Because every new idea sounds sexier with a “smart” tacked on, enter the smart canopy: “The smart canopy concept envisions an assemblage of plants that interact cooperatively (rather than competitively) at the canopy level to maximize the potential for light harvesting and biomass production per unit land area,” Ort and colleagues write.

How could a crop plant be engineered to optimize the productivity of the land, instead of the individual? For one, breeders could select for certain physical traits that maximize the amount of light penetration and airflow throughout the canopy. Crops that produce more vertically-oriented leaves at the top of the canopy, for instance, will allow more sunlight to shine through to the bottom, improving the overall light availability of the system. Breeders could also select for plants that produce flowers and other non-photosynthetic structures in low-light areas, to avoid wasting the sunniest real estate.

What’s more, in scaling from molecules to fields, biologists need to consider where plants ought to be using their new photosynthesis machinery. For instance, there tends to be more red light available at the top of the canopy, compared with more infrared at the bottom. If we’re thinking about inserting different light-sensitive chlorophylls into plants, we should also be considering how to express these systems in the areas where they’ll actually be useful.
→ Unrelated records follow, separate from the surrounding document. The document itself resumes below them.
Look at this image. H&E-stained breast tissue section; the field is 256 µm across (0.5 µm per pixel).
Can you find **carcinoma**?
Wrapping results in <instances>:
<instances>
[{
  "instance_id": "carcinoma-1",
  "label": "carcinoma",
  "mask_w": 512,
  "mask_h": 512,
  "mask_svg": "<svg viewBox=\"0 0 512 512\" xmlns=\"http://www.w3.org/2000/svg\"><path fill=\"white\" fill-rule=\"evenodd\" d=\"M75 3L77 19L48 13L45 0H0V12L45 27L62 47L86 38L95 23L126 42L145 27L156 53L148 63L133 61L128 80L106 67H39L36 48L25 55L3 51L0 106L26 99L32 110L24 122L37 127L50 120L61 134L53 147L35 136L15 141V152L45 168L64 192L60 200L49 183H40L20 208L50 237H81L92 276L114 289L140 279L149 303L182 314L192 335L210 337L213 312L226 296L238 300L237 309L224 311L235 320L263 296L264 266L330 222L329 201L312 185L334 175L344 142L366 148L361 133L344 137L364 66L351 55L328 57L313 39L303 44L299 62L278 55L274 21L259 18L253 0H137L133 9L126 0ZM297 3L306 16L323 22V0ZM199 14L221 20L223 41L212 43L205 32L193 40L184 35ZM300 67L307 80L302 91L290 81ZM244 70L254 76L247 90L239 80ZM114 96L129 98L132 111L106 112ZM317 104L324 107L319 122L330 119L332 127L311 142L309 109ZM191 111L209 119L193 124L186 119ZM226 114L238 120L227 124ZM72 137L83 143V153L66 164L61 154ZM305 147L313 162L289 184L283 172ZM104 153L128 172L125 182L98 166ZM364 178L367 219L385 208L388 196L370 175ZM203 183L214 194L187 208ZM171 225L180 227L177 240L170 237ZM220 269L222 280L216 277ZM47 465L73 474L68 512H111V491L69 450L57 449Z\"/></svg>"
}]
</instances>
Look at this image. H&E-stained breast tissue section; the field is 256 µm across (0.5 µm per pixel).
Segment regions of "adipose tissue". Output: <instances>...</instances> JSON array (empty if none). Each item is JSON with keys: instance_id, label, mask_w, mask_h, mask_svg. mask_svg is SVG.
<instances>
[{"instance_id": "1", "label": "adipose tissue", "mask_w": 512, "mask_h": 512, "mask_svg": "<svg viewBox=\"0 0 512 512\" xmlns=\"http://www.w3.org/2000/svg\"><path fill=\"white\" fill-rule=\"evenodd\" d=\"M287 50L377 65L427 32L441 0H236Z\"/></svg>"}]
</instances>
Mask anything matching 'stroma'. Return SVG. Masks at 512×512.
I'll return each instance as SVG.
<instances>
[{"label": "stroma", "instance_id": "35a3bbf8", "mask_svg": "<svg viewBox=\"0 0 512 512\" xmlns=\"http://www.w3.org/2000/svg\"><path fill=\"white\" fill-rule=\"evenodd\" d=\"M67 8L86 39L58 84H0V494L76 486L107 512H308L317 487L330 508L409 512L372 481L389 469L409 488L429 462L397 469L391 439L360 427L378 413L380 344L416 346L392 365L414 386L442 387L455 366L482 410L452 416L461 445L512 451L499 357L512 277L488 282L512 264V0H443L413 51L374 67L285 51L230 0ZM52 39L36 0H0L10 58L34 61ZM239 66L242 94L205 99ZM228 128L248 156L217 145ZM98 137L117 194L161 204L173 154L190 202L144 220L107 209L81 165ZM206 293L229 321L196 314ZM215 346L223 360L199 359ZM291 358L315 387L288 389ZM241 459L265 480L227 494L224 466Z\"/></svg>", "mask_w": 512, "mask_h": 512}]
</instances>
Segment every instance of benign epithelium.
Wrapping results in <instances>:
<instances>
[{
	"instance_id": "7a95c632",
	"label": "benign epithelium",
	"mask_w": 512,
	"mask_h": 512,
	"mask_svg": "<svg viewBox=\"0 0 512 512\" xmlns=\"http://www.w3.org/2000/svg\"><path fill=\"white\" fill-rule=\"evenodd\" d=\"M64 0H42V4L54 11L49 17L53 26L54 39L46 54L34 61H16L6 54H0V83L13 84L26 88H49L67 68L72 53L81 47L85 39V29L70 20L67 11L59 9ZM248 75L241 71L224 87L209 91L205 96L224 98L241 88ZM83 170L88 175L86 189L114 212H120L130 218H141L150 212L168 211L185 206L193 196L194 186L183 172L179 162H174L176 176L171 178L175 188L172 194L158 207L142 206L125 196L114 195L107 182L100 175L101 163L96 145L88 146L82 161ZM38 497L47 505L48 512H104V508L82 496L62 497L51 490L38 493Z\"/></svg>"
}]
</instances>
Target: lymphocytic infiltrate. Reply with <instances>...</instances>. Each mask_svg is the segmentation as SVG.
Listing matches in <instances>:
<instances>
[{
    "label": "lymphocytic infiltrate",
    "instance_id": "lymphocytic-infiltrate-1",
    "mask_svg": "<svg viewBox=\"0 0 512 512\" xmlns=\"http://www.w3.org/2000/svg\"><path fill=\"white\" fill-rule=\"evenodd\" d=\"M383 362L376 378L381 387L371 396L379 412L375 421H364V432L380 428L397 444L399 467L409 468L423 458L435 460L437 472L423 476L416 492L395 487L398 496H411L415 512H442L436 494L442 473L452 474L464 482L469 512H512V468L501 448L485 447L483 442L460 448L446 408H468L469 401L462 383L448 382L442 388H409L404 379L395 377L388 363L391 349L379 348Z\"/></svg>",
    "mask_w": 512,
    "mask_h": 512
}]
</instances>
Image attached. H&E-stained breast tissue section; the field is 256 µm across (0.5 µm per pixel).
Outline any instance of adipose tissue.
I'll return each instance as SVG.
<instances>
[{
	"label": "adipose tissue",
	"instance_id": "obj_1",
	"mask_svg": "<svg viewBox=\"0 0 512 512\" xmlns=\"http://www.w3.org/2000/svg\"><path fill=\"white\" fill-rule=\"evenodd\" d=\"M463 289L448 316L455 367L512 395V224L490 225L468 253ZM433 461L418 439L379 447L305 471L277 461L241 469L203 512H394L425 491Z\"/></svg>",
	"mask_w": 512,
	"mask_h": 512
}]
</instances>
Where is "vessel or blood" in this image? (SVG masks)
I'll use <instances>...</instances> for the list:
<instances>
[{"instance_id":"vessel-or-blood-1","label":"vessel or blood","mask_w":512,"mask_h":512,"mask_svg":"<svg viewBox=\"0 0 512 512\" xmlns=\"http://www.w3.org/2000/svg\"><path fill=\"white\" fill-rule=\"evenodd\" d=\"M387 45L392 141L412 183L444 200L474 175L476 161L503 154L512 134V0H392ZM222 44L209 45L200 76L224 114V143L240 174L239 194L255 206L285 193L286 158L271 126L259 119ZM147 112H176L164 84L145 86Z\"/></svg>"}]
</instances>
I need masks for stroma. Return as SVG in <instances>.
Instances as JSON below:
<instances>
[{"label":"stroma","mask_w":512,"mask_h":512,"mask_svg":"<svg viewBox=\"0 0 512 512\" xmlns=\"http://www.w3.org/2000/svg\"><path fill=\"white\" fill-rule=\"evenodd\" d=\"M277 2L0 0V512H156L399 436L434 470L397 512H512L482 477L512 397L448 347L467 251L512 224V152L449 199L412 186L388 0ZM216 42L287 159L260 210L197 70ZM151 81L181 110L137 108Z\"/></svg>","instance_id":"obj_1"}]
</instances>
The smart canopy approach—of imagining how our engineering and breeding schemes will play out on the field scale, and eventually, how they’ll translate into higher yields—is going to become more and more important as scientists start test driving some of these ideas outside the lab. We can boost the efficiently of Rubisco and tune chlorophyll light sensitivities all we want, but if the resultant super-crop doesn’t play well with its neighbors, all of our science might be for nothing.

Plant Hacking: Not a Silver Bullet

Most of the photosynthesis upgrades being proposed wouldn’t be conceivable without the tremendous molecular biology advances of the past decade. Still, manipulating life in the ways I’ve described here amounts to far more than simply cutting and pasting genes from one organism into another. It’ll involve getting those genes expressed in the right place and under the right conditions, without screwing anything else up in the process. Then scientists will have to determine how these molecular tweaks scale to entire plants and fields. All of this is much easier said than done.

Even if we’re able to boost yields immensely by upgrading photosynthesis, this isn’t going to be a silver bullet that ends any global food crisis, present or future. It’s important to bear in mind that the hunger problem facing our world today is largely a problem of distribution, not supply. As the world population continues to grow, that may change. But any attempts to improve our crops are going to have to be coupled with policies ensuring that those extra calories are being distributed to the people who need them.

And if we don’t get population growth under control, all of our efforts to squeeze more calories out of the land won’t feed the world.

We’ve also got to face our changing climate. As the Earth warms and regional climactic patterns shift, many of our planet’s fertile agricultural lands are drying up, while historically parched regions are becoming wetter. We can upgrade the heck out of photosynthesis, but if we don’t have the water to grow our crops, it won’t make a drop of difference. Predicting and adapting to changing water resources is critical for our survival as a species.

Eventually, the only long-term survival solution will be for humanity to move beyond Earth. Plants are going to be an essential part of our cosmic migration, and in all likelihood, we’ll have to engineer them even further for off-world living. Upgrading photosynthesis may be a short term step toward continuing to feed humans on planet Earth, but the tools we invent along the way will help us as we venture beyond this pale blue dot.